[Collected data]
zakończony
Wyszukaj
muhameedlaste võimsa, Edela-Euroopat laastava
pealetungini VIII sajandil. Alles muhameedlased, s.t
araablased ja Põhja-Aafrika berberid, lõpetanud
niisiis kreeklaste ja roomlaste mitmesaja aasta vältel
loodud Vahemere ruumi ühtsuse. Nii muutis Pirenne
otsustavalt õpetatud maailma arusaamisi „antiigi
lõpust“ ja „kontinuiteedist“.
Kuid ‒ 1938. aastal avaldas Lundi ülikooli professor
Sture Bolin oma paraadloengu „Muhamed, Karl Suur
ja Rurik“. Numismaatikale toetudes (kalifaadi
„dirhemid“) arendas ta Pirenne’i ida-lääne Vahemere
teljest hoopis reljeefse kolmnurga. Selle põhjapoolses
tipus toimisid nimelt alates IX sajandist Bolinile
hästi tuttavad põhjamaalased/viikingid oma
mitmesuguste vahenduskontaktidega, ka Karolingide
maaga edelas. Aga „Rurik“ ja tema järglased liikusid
==
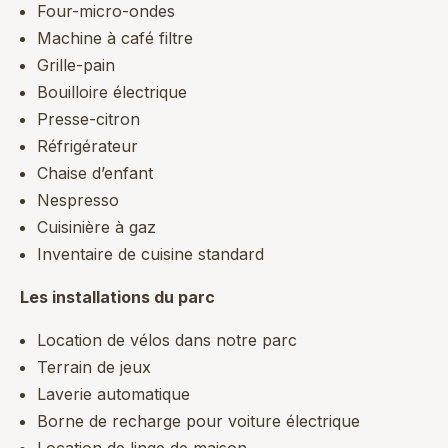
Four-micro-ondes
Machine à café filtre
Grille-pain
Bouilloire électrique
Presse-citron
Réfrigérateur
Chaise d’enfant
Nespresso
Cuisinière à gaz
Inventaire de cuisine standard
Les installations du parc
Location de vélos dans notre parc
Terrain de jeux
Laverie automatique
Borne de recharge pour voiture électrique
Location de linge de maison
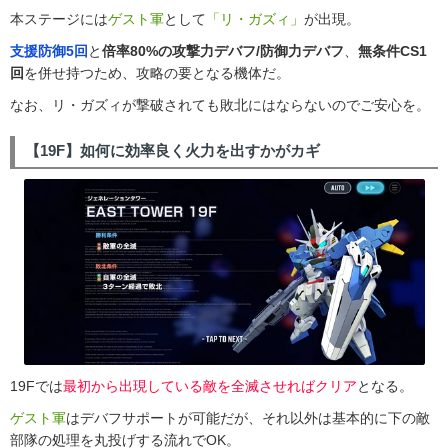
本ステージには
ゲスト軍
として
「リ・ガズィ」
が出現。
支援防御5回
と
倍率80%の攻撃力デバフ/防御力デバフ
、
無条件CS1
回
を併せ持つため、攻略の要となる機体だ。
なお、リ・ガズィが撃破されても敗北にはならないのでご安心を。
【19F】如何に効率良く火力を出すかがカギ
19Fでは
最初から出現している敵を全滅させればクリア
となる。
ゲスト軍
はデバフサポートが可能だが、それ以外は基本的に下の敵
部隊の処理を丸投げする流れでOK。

INSTRUCTIONS TO FOLLOW ▸ Working from the records above, write out verbatim only the lines from the line containing "otsustavalt õpetatud maailma" through the line containing "maaga edelas. Aga".

REPLY ▸
otsustavalt õpetatud maailma arusaamisi „antiigi
lõpust“ ja „kontinuiteedist“.
Kuid ‒ 1938. aastal avaldas Lundi ülikooli professor
Sture Bolin oma paraadloengu „Muhamed, Karl Suur
ja Rurik“. Numismaatikale toetudes (kalifaadi
„dirhemid“) arendas ta Pirenne’i ida-lääne Vahemere
teljest hoopis reljeefse kolmnurga. Selle põhjapoolses
tipus toimisid nimelt alates IX sajandist Bolinile
hästi tuttavad põhjamaalased/viikingid oma
mitmesuguste vahenduskontaktidega, ka Karolingide
maaga edelas. Aga „Rurik“ ja tema järglased liikusid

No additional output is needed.